| Work item |
Reproduce the lines of the entries below, starting with the line that contains "## 📡 RFID Inventory Management System" and going on through the line that contains "Design, Cognitive Modelling", both included.

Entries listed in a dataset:
════

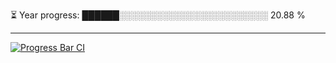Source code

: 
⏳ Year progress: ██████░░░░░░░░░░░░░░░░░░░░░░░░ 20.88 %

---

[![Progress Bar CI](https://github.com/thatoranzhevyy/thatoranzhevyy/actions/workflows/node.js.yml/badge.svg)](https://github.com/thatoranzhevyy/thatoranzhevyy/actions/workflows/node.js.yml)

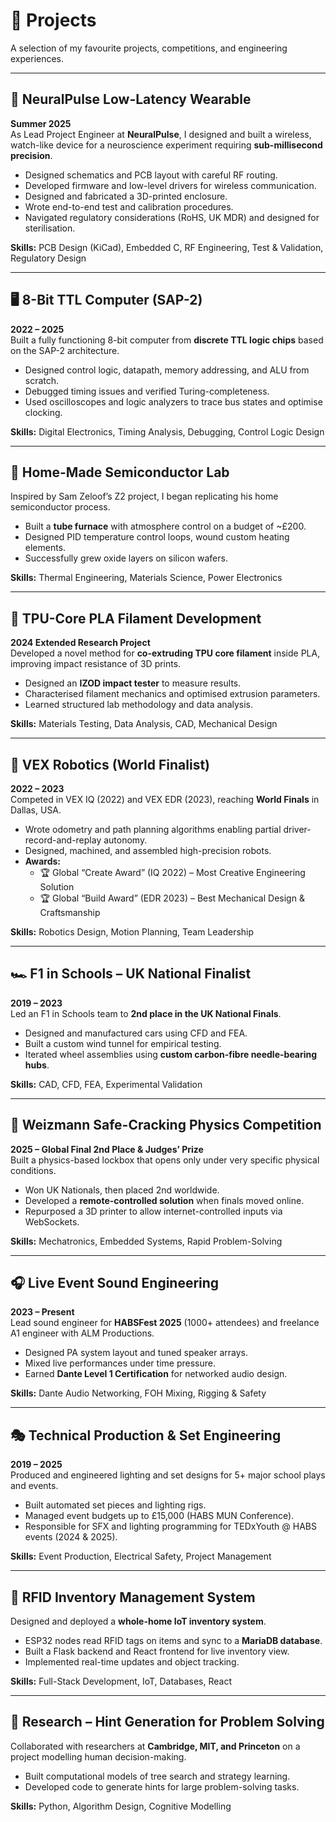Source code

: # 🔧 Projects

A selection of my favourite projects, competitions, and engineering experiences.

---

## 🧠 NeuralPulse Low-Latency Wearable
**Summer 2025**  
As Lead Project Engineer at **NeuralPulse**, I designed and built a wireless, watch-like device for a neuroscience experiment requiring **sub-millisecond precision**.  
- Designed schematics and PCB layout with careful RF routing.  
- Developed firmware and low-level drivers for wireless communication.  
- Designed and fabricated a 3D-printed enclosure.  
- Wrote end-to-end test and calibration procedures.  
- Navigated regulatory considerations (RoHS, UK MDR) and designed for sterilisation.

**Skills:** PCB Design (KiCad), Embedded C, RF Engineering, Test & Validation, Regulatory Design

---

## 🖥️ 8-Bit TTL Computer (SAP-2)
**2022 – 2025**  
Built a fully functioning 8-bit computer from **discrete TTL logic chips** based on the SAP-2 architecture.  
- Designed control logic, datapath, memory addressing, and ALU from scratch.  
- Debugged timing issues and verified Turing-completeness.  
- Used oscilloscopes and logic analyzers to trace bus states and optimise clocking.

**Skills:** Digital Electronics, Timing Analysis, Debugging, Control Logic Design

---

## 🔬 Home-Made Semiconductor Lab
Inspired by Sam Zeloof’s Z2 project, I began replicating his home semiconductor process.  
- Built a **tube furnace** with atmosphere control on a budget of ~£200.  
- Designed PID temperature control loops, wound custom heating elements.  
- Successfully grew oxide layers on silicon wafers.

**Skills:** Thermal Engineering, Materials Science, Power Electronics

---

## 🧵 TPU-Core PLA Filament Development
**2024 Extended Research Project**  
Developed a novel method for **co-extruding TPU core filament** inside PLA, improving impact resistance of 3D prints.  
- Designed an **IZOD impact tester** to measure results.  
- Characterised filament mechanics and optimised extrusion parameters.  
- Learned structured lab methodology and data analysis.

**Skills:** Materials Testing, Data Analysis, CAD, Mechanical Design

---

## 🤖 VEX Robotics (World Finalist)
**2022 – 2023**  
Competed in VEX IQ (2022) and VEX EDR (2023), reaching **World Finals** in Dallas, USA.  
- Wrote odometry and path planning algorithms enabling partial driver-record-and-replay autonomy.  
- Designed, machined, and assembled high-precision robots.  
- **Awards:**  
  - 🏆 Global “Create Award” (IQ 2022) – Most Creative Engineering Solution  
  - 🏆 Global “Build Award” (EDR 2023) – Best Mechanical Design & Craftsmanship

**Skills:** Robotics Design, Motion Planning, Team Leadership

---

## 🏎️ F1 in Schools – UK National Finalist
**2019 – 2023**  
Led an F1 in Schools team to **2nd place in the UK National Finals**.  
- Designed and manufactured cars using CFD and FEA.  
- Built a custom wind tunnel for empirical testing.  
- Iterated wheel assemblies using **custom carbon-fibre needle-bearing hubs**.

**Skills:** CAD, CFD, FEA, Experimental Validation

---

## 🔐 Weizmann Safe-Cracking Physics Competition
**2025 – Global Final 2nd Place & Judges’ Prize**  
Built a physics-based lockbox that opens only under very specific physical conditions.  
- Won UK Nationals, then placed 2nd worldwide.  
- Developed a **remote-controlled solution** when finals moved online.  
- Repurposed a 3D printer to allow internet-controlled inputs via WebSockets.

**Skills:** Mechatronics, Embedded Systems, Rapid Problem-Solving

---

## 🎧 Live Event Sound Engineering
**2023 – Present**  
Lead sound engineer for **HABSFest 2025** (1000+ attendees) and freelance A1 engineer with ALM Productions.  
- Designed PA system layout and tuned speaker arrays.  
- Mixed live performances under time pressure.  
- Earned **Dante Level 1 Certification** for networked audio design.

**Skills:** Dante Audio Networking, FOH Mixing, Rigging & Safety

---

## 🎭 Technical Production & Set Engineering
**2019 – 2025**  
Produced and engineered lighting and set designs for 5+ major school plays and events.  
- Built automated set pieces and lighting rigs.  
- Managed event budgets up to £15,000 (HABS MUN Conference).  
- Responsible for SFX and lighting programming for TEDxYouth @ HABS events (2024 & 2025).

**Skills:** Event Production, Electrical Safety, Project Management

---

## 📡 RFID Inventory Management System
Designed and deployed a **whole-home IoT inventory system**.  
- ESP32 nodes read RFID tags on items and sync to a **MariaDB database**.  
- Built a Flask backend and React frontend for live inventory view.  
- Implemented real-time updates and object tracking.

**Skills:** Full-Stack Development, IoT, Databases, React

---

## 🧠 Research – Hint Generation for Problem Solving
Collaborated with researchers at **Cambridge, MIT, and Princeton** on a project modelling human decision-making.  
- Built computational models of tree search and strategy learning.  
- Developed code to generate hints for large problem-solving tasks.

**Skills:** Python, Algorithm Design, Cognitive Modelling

════

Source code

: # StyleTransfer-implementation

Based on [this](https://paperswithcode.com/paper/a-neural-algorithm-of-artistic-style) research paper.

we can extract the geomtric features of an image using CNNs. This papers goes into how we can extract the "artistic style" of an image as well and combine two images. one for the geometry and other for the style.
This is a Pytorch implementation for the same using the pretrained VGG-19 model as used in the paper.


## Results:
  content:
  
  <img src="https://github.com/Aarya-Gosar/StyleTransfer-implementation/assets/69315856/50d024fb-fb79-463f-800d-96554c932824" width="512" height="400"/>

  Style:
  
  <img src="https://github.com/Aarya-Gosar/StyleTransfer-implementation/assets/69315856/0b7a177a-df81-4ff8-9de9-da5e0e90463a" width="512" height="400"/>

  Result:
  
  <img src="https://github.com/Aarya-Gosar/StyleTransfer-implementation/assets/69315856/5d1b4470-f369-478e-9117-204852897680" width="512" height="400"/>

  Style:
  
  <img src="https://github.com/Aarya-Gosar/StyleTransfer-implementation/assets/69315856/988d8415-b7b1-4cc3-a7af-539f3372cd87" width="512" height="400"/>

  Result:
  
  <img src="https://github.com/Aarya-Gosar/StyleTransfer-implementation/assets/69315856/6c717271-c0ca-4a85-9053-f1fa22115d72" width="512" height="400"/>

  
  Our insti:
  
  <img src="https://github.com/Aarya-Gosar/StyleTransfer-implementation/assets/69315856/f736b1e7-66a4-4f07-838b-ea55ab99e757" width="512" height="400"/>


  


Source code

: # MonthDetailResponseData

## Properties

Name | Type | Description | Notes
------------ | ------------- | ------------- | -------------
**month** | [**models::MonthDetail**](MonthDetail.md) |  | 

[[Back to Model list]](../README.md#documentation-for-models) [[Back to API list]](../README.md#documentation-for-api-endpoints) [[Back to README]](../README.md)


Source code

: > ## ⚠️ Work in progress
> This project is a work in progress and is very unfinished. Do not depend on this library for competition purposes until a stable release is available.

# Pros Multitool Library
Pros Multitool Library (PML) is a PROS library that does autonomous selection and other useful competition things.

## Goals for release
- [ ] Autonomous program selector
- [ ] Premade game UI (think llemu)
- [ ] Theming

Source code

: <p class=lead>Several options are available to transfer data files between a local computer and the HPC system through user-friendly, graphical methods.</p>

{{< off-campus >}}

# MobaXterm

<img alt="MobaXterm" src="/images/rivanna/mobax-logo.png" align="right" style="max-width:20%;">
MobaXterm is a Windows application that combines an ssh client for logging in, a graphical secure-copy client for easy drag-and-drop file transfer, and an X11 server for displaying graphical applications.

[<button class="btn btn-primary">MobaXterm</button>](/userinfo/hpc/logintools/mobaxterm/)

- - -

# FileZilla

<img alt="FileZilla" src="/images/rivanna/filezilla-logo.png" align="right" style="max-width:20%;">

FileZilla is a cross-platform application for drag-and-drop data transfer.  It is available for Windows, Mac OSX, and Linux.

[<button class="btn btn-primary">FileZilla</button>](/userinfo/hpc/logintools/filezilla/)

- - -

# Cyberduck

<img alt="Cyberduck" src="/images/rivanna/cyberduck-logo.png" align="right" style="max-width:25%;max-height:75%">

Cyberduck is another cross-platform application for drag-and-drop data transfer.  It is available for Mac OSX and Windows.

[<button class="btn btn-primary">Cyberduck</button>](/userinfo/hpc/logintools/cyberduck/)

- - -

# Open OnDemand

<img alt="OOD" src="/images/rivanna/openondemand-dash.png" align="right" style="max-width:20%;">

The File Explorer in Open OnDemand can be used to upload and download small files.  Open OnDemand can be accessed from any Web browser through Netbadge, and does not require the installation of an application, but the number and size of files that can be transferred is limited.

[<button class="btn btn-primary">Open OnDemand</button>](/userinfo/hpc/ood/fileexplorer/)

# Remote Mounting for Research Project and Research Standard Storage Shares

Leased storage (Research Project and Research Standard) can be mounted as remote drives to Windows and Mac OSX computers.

════

| Your response |
## 📡 RFID Inventory Management System
Designed and deployed a **whole-home IoT inventory system**.  
- ESP32 nodes read RFID tags on items and sync to a **MariaDB database**.  
- Built a Flask backend and React frontend for live inventory view.  
- Implemented real-time updates and object tracking.

**Skills:** Full-Stack Development, IoT, Databases, React

---

## 🧠 Research – Hint Generation for Problem Solving
Collaborated with researchers at **Cambridge, MIT, and Princeton** on a project modelling human decision-making.  
- Built computational models of tree search and strategy learning.  
- Developed code to generate hints for large problem-solving tasks.

**Skills:** Python, Algorithm Design, Cognitive Modelling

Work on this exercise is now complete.